*Data for review*
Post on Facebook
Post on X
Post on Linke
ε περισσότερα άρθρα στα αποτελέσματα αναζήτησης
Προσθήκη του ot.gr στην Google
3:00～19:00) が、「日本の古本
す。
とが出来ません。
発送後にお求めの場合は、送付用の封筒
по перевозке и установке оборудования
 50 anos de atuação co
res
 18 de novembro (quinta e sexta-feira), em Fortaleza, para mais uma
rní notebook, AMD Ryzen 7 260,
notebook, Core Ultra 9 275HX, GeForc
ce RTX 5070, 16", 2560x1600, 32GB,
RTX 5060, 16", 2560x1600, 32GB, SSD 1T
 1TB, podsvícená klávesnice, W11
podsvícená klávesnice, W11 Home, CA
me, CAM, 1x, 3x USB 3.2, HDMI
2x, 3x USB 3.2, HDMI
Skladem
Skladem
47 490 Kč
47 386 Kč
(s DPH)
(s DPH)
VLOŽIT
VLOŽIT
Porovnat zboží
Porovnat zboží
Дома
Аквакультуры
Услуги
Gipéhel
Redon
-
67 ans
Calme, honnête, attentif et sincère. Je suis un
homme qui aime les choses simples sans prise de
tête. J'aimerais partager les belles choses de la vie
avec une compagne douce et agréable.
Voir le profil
...
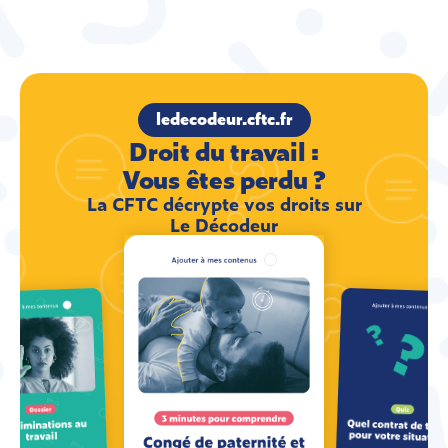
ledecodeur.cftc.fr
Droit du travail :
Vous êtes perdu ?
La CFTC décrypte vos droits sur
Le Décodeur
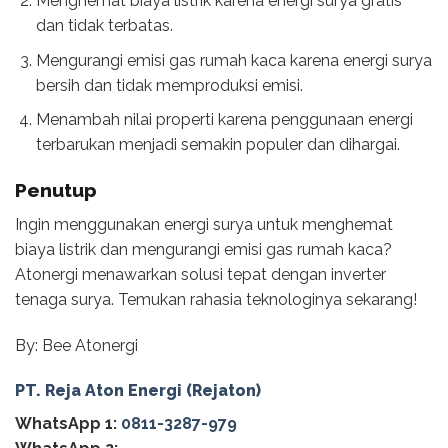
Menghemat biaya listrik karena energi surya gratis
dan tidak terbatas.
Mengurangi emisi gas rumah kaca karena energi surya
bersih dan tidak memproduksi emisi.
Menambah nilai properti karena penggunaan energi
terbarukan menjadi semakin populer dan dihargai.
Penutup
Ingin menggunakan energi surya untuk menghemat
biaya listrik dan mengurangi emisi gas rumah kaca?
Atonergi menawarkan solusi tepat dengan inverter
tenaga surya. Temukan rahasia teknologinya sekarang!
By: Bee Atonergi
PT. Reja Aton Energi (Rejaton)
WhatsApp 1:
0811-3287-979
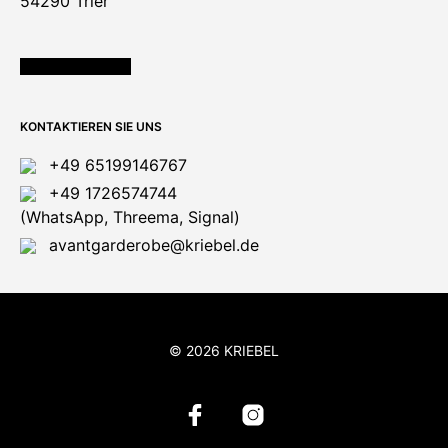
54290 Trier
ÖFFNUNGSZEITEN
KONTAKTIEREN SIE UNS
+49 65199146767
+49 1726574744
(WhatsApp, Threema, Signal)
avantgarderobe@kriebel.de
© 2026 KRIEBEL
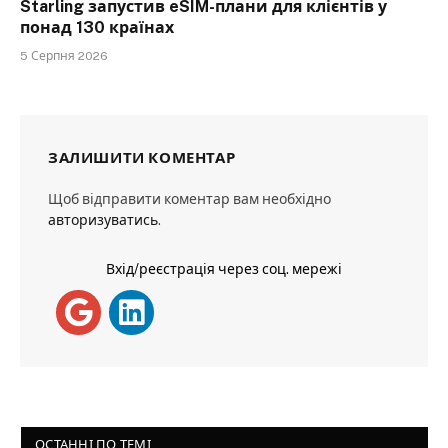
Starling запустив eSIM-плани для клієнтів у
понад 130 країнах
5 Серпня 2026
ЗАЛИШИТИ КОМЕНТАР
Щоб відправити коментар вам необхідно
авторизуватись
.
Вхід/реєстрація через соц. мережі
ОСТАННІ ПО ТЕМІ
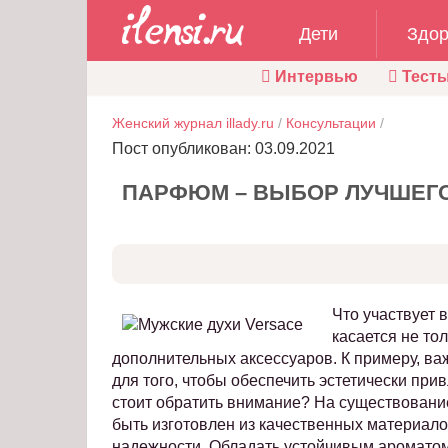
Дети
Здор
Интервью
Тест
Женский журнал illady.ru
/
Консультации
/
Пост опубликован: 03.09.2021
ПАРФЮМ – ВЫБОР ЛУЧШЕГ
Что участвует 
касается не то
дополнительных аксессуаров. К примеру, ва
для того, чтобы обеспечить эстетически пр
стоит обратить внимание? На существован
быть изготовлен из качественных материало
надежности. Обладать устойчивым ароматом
...
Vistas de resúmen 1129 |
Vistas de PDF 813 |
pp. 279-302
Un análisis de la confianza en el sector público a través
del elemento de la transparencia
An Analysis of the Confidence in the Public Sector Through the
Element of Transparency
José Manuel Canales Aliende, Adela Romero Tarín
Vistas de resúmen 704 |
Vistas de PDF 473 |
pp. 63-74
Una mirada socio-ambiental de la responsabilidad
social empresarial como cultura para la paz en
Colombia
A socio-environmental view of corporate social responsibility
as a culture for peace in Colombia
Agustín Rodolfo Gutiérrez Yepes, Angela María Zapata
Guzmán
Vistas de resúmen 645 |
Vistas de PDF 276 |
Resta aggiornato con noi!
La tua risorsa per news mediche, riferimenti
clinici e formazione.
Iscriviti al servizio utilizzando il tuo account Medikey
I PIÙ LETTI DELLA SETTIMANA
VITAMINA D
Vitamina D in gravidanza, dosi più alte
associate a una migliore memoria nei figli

*Problem requirements*
Retype exactly the span of lines from the one with "по перевозке и установке оборудования" through the one with "me, CAM, 1x, 3x USB 3.2, HDMI"; include both ends and omit the rest of the material.

*Answer to this task*
по перевозке и установке оборудования
 50 anos de atuação co
res
 18 de novembro (quinta e sexta-feira), em Fortaleza, para mais uma
rní notebook, AMD Ryzen 7 260,
notebook, Core Ultra 9 275HX, GeForc
ce RTX 5070, 16", 2560x1600, 32GB,
RTX 5060, 16", 2560x1600, 32GB, SSD 1T
 1TB, podsvícená klávesnice, W11
podsvícená klávesnice, W11 Home, CA
me, CAM, 1x, 3x USB 3.2, HDMI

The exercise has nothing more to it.